WORK INSTRUCTIONS = Could you format the lines below as a numbered list, leaving out any blank ones?

SOURCE MATERIAL =
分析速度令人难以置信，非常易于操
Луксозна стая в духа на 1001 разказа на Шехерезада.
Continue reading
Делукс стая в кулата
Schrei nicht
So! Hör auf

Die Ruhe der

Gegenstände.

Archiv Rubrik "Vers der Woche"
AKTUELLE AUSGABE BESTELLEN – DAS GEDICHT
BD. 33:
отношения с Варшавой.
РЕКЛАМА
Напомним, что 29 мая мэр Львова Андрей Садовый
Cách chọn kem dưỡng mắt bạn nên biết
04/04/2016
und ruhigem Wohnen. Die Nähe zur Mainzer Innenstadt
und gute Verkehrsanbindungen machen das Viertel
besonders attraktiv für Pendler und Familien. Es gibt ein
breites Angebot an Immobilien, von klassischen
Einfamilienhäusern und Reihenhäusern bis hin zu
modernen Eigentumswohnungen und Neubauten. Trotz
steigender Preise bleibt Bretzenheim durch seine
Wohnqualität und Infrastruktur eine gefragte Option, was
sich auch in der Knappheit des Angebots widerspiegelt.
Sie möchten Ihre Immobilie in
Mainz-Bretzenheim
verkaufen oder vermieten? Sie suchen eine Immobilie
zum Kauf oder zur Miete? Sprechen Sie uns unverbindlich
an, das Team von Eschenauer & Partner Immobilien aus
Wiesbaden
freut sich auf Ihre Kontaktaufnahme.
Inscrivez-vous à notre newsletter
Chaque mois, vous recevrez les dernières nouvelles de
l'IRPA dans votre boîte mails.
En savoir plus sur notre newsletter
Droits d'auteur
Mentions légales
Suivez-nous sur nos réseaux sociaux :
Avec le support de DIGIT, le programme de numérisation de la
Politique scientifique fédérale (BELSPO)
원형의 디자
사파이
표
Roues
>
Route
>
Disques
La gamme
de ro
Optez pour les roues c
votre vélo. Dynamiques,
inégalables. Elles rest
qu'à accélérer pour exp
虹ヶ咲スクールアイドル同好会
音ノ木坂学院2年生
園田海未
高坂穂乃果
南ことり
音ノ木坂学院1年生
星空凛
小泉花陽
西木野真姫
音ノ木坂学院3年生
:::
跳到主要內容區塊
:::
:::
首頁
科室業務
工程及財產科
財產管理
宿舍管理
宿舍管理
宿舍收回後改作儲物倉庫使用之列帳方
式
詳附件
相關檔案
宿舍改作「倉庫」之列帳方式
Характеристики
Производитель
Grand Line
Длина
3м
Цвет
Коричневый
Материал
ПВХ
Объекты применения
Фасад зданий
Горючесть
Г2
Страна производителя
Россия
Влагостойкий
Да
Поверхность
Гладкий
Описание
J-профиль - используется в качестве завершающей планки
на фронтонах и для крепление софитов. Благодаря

COMPLETED TASK =
1. 分析速度令人难以置信，非常易于操
2. Луксозна стая в духа на 1001 разказа на Шехерезада.
3. Continue reading
4. Делукс стая в кулата
5. Schrei nicht
6. So! Hör auf
7. Die Ruhe der
8. Gegenstände.
9. Archiv Rubrik "Vers der Woche"
10. AKTUELLE AUSGABE BESTELLEN – DAS GEDICHT
11. BD. 33:
12. отношения с Варшавой.
13. РЕКЛАМА
14. Напомним, что 29 мая мэр Львова Андрей Садовый
15. Cách chọn kem dưỡng mắt bạn nên biết
16. 04/04/2016
17. und ruhigem Wohnen. Die Nähe zur Mainzer Innenstadt
18. und gute Verkehrsanbindungen machen das Viertel
19. besonders attraktiv für Pendler und Familien. Es gibt ein
20. breites Angebot an Immobilien, von klassischen
21. Einfamilienhäusern und Reihenhäusern bis hin zu
22. modernen Eigentumswohnungen und Neubauten. Trotz
23. steigender Preise bleibt Bretzenheim durch seine
24. Wohnqualität und Infrastruktur eine gefragte Option, was
25. sich auch in der Knappheit des Angebots widerspiegelt.
26. Sie möchten Ihre Immobilie in
27. Mainz-Bretzenheim
28. verkaufen oder vermieten? Sie suchen eine Immobilie
29. zum Kauf oder zur Miete? Sprechen Sie uns unverbindlich
30. an, das Team von Eschenauer & Partner Immobilien aus
31. Wiesbaden
32. freut sich auf Ihre Kontaktaufnahme.
33. Inscrivez-vous à notre newsletter
34. Chaque mois, vous recevrez les dernières nouvelles de
35. l'IRPA dans votre boîte mails.
36. En savoir plus sur notre newsletter
37. Droits d'auteur
38. Mentions légales
39. Suivez-nous sur nos réseaux sociaux :
40. Avec le support de DIGIT, le programme de numérisation de la
41. Politique scientifique fédérale (BELSPO)
42. 원형의 디자
43. 사파이
44. 표
45. Roues
46. >
47. Route
48. >
49. Disques
50. La gamme
51. de ro
52. Optez pour les roues c
53. votre vélo. Dynamiques,
54. inégalables. Elles rest
55. qu'à accélérer pour exp
56. 虹ヶ咲スクールアイドル同好会
57. 音ノ木坂学院2年生
58. 園田海未
59. 高坂穂乃果
60. 南ことり
61. 音ノ木坂学院1年生
62. 星空凛
63. 小泉花陽
64. 西木野真姫
65. 音ノ木坂学院3年生
66. :::
67. 跳到主要內容區塊
68. :::
69. :::
70. 首頁
71. 科室業務
72. 工程及財產科
73. 財產管理
74. 宿舍管理
75. 宿舍管理
76. 宿舍收回後改作儲物倉庫使用之列帳方
77. 式
78. 詳附件
79. 相關檔案
80. 宿舍改作「倉庫」之列帳方式
81. Характеристики
82. Производитель
83. Grand Line
84. Длина
85. 3м
86. Цвет
87. Коричневый
88. Материал
89. ПВХ
90. Объекты применения
91. Фасад зданий
92. Горючесть
93. Г2
94. Страна производителя
95. Россия
96. Влагостойкий
97. Да
98. Поверхность
99. Гладкий
100. Описание
101. J-профиль - используется в качестве завершающей планки
102. на фронтонах и для крепление софитов. Благодаря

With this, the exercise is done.